CHIESA E EVANGELIZZAZIONE
Ecco una domanda sempre più incalzante, in questi ultimi tempi: “Che cosa stiamo facendo per le anime di milioni di persone che camminano nelle nostre città?” Alcuni pensano che prima “debbano mettersi a posto”, altri dicono che la Chiesa deve “mettersi a posto”prima di potersi lanciare in un impegno evangelistico. Ma come possiamo crescere spiritualmente senza obbedire al Grande Mandato?Quando una chiesa concentra i propri sforzi nel raccogliere le persone smarrite, la qualità della vita spirituale di quella chiesa cresce. L’evangelizzazione ha un effetto santificante. Quando i membri di chiesa afferrano la visione di conquistare delle anime, diventano ansiosi di mostrare le vere qualità cristiane. Testimoniare è terapeutico per quello che affligge la Chiesa, perché quando le chiese conquistano anime, non possono permettersi di avere divisioni o pettegolezzi. Una chiesa locale non vedrà molte conversioni, se non compie uno sforzo evangelistico armonioso e organizzato. Senza i frutti dell’evangelizzazione, inizia l’irrequietezza, la freddezza, l’apatia. In assenza di persone nuove che rispondono al Vangelo, si fanno discussioni intorno a “qualcosa di spiritualmente sbagliato”. Una chiesa che si focalizza su se stessa e sui suoi membri diventa sempre più introspettiva e tendono a svilupparsi critiche reciproche, malcontenti e lamenti. Quando nell’ordine del giorno si omette la missione principale della Chiesa cristiana, si perde il vero senso del cristianesimo e tutto diventa generico, superficiale perdendo la vera spiritualità.
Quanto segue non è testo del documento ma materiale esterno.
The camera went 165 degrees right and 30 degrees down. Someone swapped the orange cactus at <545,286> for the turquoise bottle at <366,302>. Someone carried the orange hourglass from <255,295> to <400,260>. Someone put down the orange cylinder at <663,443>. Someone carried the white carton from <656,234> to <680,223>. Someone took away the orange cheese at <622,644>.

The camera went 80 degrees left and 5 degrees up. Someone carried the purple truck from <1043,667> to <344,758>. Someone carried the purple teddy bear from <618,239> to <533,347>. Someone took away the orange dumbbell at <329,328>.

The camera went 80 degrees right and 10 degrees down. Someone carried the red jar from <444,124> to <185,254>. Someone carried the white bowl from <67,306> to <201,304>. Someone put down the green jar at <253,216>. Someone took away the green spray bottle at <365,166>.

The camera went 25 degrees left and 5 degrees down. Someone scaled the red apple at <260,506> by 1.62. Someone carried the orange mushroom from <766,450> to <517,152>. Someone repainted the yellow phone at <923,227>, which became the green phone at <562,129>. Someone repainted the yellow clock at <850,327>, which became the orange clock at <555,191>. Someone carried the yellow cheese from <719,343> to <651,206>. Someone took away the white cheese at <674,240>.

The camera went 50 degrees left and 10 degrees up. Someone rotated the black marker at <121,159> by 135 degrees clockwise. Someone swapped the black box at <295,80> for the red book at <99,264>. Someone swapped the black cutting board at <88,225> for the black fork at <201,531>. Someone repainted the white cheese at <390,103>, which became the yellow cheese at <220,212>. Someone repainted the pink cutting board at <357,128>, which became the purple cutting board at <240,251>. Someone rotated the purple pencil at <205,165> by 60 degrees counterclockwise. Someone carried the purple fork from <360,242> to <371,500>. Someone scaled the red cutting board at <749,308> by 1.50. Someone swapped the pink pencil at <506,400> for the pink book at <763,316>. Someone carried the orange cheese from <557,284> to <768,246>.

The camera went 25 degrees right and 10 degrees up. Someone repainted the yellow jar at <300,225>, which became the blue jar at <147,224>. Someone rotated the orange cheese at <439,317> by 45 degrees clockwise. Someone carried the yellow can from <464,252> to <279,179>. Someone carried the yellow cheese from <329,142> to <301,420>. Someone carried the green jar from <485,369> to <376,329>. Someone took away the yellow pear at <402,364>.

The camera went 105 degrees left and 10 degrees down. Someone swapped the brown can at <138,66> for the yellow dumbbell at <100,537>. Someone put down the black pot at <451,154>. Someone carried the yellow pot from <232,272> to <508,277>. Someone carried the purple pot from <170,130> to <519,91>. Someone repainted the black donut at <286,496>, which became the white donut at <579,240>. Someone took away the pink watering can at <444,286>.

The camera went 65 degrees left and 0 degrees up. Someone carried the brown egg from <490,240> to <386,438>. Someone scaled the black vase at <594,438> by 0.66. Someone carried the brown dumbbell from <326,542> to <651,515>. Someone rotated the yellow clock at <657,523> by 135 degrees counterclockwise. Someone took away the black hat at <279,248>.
Possiamo passare degli anni pensando alle cose da mettere a posto nella nostra vita, sentendo sempre più forte il grido delle nostre imperfezioni e delle nostre incapacità, come quegli uomini invitati alla grande festa che cominciavano a scusarsi perché nelle loro priorità c’erano sempre le proprie necessità, “il proprio campo”, “i buoi”, “la famiglia”. Non dimentichiamo che il grido e l’imperativo del padrone di casa sono:”Va presto per le piazze e per le vie della città e conduci qua i poveri, storpi, ciechi e zoppi, affinchè la mia casa sia piena”. Ecco una bella priorità, andare, uscire dai nostri recinti, raggiungere i poveri, che non conoscono Dio, i ciechi, gli zoppi, chi non ha mai camminato nelle vie del Signore, affinchè la casa di Dio sia piena.
Che cosa possiamo fare per le anime di milioni di persone che camminano nelle nostre città?
Sicuramente possiamo raggiungerle con amore, passione e condividere la Grazia del Signore.
Whitefield disse: “L’amore di Cristo mi costringe ad alzare la voce come una tromba” e l’ultima volta che qualcuno lo vide in vita, stava predicando con una candela tremolante in mano ad una folla di amici.